* WHAT IS BEING ASKED: Starting at the line below holding "PRODUKTBESKRIVNING" and stopping at the line holding "Deutsche Bank, Lufthansa, Wirecard", print every line exactly, both ends included, and leave the rest out.

* RECORD EXCERPTS:
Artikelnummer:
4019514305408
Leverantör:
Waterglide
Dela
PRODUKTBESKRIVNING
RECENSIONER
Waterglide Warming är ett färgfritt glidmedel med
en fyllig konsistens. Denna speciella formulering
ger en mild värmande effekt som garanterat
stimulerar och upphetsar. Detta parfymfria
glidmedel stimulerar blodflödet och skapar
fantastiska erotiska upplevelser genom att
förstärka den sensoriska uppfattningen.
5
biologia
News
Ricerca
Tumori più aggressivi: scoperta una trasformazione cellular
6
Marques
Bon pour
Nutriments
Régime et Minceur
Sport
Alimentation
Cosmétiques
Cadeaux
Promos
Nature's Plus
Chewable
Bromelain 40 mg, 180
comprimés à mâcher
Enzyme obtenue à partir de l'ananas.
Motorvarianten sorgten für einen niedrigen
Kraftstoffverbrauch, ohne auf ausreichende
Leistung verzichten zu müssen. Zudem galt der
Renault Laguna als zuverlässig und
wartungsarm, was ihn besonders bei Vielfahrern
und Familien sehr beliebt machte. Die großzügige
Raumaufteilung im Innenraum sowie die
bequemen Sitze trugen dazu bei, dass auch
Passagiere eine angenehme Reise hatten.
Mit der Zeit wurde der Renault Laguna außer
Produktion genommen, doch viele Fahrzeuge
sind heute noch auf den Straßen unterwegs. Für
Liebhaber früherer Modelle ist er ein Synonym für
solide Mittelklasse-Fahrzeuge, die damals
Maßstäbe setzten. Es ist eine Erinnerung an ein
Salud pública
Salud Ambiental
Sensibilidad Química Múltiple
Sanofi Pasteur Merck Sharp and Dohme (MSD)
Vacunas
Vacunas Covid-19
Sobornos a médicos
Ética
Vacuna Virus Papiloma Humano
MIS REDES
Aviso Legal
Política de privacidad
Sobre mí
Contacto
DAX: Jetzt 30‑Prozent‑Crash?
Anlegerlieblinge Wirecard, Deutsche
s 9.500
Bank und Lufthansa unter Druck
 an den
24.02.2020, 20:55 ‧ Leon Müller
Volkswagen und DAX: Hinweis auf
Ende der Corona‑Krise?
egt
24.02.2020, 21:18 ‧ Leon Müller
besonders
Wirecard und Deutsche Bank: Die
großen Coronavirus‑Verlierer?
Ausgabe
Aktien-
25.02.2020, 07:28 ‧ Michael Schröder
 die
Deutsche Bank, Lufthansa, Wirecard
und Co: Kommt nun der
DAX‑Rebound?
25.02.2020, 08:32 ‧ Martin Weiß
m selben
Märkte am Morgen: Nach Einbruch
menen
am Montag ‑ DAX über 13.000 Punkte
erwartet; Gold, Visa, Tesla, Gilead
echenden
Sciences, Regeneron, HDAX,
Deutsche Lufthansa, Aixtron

* RESULT OF THIS EXERCISE:
PRODUKTBESKRIVNING
RECENSIONER
Waterglide Warming är ett färgfritt glidmedel med
en fyllig konsistens. Denna speciella formulering
ger en mild värmande effekt som garanterat
stimulerar och upphetsar. Detta parfymfria
glidmedel stimulerar blodflödet och skapar
fantastiska erotiska upplevelser genom att
förstärka den sensoriska uppfattningen.
5
biologia
News
Ricerca
Tumori più aggressivi: scoperta una trasformazione cellular
6
Marques
Bon pour
Nutriments
Régime et Minceur
Sport
Alimentation
Cosmétiques
Cadeaux
Promos
Nature's Plus
Chewable
Bromelain 40 mg, 180
comprimés à mâcher
Enzyme obtenue à partir de l'ananas.
Motorvarianten sorgten für einen niedrigen
Kraftstoffverbrauch, ohne auf ausreichende
Leistung verzichten zu müssen. Zudem galt der
Renault Laguna als zuverlässig und
wartungsarm, was ihn besonders bei Vielfahrern
und Familien sehr beliebt machte. Die großzügige
Raumaufteilung im Innenraum sowie die
bequemen Sitze trugen dazu bei, dass auch
Passagiere eine angenehme Reise hatten.
Mit der Zeit wurde der Renault Laguna außer
Produktion genommen, doch viele Fahrzeuge
sind heute noch auf den Straßen unterwegs. Für
Liebhaber früherer Modelle ist er ein Synonym für
solide Mittelklasse-Fahrzeuge, die damals
Maßstäbe setzten. Es ist eine Erinnerung an ein
Salud pública
Salud Ambiental
Sensibilidad Química Múltiple
Sanofi Pasteur Merck Sharp and Dohme (MSD)
Vacunas
Vacunas Covid-19
Sobornos a médicos
Ética
Vacuna Virus Papiloma Humano
MIS REDES
Aviso Legal
Política de privacidad
Sobre mí
Contacto
DAX: Jetzt 30‑Prozent‑Crash?
Anlegerlieblinge Wirecard, Deutsche
s 9.500
Bank und Lufthansa unter Druck
 an den
24.02.2020, 20:55 ‧ Leon Müller
Volkswagen und DAX: Hinweis auf
Ende der Corona‑Krise?
egt
24.02.2020, 21:18 ‧ Leon Müller
besonders
Wirecard und Deutsche Bank: Die
großen Coronavirus‑Verlierer?
Ausgabe
Aktien-
25.02.2020, 07:28 ‧ Michael Schröder
 die
Deutsche Bank, Lufthansa, Wirecard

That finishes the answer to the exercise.